→ Written task: Show every line of the data below that includes the word "size".

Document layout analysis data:
== Segment start ==

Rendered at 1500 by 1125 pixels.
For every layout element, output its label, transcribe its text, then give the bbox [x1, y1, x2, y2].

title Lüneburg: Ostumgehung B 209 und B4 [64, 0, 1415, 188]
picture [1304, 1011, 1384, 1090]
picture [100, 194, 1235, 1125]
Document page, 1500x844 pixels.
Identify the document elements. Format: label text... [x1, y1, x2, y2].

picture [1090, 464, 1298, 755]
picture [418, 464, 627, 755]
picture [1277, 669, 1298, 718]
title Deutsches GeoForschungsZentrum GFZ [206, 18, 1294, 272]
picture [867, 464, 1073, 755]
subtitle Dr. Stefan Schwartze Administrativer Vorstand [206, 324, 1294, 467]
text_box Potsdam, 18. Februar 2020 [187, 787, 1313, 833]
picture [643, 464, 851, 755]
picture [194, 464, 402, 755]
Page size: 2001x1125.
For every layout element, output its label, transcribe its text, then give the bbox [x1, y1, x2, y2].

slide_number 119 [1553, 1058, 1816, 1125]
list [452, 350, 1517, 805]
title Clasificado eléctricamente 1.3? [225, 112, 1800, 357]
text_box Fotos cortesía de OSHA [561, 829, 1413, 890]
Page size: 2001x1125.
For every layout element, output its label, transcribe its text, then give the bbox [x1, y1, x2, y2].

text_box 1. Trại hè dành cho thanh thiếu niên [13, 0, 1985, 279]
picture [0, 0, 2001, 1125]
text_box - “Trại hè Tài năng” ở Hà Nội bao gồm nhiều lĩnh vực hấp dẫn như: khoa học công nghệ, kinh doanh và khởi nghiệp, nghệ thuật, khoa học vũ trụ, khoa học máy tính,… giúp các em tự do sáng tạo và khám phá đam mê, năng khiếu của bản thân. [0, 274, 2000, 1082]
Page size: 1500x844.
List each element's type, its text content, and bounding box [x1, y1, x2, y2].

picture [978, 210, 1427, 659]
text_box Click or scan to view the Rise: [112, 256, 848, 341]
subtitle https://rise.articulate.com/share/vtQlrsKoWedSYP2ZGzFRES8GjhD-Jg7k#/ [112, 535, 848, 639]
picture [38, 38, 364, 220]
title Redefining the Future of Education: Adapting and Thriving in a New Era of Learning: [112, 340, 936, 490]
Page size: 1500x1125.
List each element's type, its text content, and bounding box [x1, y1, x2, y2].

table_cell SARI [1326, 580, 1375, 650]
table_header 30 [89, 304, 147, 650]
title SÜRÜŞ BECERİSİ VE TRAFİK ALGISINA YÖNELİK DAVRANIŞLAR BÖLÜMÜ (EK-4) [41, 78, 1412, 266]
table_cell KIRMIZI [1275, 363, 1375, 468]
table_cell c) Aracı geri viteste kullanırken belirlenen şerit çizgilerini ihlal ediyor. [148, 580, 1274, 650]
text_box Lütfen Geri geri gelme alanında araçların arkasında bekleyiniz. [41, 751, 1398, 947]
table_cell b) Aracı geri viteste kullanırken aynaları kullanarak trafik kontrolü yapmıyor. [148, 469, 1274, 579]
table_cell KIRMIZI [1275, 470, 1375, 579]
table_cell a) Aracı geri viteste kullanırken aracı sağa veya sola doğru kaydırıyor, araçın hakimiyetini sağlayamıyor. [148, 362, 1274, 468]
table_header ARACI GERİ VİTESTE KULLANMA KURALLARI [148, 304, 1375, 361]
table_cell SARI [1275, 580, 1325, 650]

== Segment end ==

→ Completed exercise:
Page size: 2001x1125.
Page size: 2001x1125.
Page size: 1500x844.
Page size: 1500x1125.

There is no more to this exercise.